Bread, circuses and concrete

Published in SME daily

Renovating regional stadiums should be the responsibility of their owners and local governments, not the state budget. The 45-million-euro allocation lacks clear rules or any competitive process.

Imagine this: 20 football stadiums renovated, a brand-new one in Košice, cozy settings for families with children, maybe even the return of a federal league - idyllic. Every football fan would be pleased, adding wistfully: if only there were someone worth watching.

The government’s surprise decision on Wednesday to allocate 4.5 million euros annually over ten years to the Slovak Football Association for stadium construction and renovation raised eyebrows, especially during a period of fiscal consolidation. Twenty-one municipalities and football circles celebrated. The rest of the country was left wondering. The critics’ basic question: why sport and not another sector? There are, after all, plenty of priorities.

To those skeptical of physical activity: a recent KPMG study showed that every euro invested in sport generates six euros of public benefit. Despite this, real government spending on sport has declined in recent years. More money for sport can be justified. The tougher questions are different: why should extra millions go specifically to football? Why exclusively to a handful of stadiums?

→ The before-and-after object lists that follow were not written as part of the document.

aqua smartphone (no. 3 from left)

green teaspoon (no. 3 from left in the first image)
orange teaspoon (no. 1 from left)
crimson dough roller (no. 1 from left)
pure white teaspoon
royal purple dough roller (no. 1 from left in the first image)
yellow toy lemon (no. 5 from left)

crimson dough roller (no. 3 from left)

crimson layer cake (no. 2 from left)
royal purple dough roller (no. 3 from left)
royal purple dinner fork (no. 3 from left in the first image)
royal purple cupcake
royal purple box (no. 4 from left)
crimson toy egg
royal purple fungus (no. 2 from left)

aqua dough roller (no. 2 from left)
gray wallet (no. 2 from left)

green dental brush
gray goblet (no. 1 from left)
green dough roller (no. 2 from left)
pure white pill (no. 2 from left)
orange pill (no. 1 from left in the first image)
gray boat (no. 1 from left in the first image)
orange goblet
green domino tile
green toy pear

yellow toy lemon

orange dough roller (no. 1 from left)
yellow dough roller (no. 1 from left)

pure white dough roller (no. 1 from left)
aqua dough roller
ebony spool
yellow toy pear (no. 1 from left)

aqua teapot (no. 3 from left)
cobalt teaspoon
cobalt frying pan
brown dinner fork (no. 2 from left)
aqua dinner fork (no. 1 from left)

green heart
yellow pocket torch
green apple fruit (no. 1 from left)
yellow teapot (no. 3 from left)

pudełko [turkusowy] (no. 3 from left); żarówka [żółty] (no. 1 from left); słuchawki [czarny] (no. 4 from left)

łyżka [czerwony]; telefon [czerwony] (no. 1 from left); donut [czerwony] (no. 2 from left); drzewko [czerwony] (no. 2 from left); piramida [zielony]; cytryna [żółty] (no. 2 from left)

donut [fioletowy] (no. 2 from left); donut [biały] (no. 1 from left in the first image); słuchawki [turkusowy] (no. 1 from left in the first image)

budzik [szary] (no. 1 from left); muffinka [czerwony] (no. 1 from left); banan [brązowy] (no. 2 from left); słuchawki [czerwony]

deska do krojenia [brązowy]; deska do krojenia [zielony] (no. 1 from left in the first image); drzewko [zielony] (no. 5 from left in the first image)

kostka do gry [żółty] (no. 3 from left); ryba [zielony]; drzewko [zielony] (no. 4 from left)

Any additional sports funding should have been distributed based on publicly known, clear, and measurable criteria, applicable across all sports federations—not handed out due to the lobbying success of a single federation at the ministerial or governmental level. The 45 million for stadiums is a textbook case of government-level lobbying.

National teams, talents, and children

The public interest in sports funding from the state budget lies in supporting national teams, talented youth, and mass participation of children—in school (P.E., school competitions) and after school (e.g., through sports vouchers). We should primarily support physical activity, not concrete. Renovating regional stadiums in provincial or district towns is a regional, not a national priority. It should be funded by the stadium owners, municipalities, or sports clubs that lease them—not taxpayers.

The formula for allocating funding to national teams and youth talent should be: success × social importance—a method publicly proposed by the author of this piece years ago and slightly adapted in the current government's sports policy adopted last December. If extra money is available, it should go into this formula for national teams, youth programs, and children's sports.

A project without competition isn’t cheap

If the state has decided to allocate unexpected millions - neither to teachers nor to national teams, youth coaches, or P.E. teachers to reintroduce a third compulsory weekly gym class - then the government document should at the very least have defined criteria for distributing funds to specific cities. Why Topoľčany and Levice, and not second-division Rimavská Sobota, Šaľa, Liptovský Mikuláš, or Martin?

The only fair solution is a competitive selection process including a competition between locations. The decisive criterion should be the smallest financial demand from the state. If Lučenec can do it for one-third the cost of Dolný Kubín, build it there. According to the president of the Football Association, the submitted system is “correct, efficient, and inexpensive.” But how can it be correct and inexpensive without competition?

Officials in Michalovce, where the municipality built a good stadium with its own money, were understandably perplexed. Why no funding for their stadium’s final upgrades—while Žilina gets money for parking? And what about Trnava, where the city has a contractual agreement with a private investor?

A flawed process

“We’re in!” After announcing a joint Olympic bid for 2022, we’ve once again seen the same flawed approach. The government approved this stadium project just two months after passing a ten-year national sports policy—one that made no mention of stadiums. It happened without public discussion, and even without interdepartmental review. Our sports policies are drafted and filed away, forgotten.

Why are we incapable of tackling any major sports issue in a transparent, organized way? Think back to the opaque process behind building the hockey arena in Bratislava.

The football association’s lobbying was, from their perspective, rational. Given that the current Education Ministry funding model grants football only slightly more than much less popular and less successful sports—with smaller youth bases and no presence in the Interior or Defense Ministries—footballers pushed through their agenda. It was unsystematic, but effective. And when ribbon-cutting ceremonies begin, no one will be asking how the money got there.

Pandora’s box is now open. The hockey federation is surely preparing their own stadium renovation proposal. Other team sports may unite to lobby for multi-purpose halls. We still lack track and field facilities. And what about full-length swimming pools? Just tweak the criteria and make sure Slovak firms get involved.

One more joke to end on. According to the Economy Minister, “the project’s economic benefits will be incalculable - everyone will be healthy and play sports.” Bread and circuses? Thousands of youth coaches and volunteers striving to get kids moving would say: role models aren’t created by pouring concrete.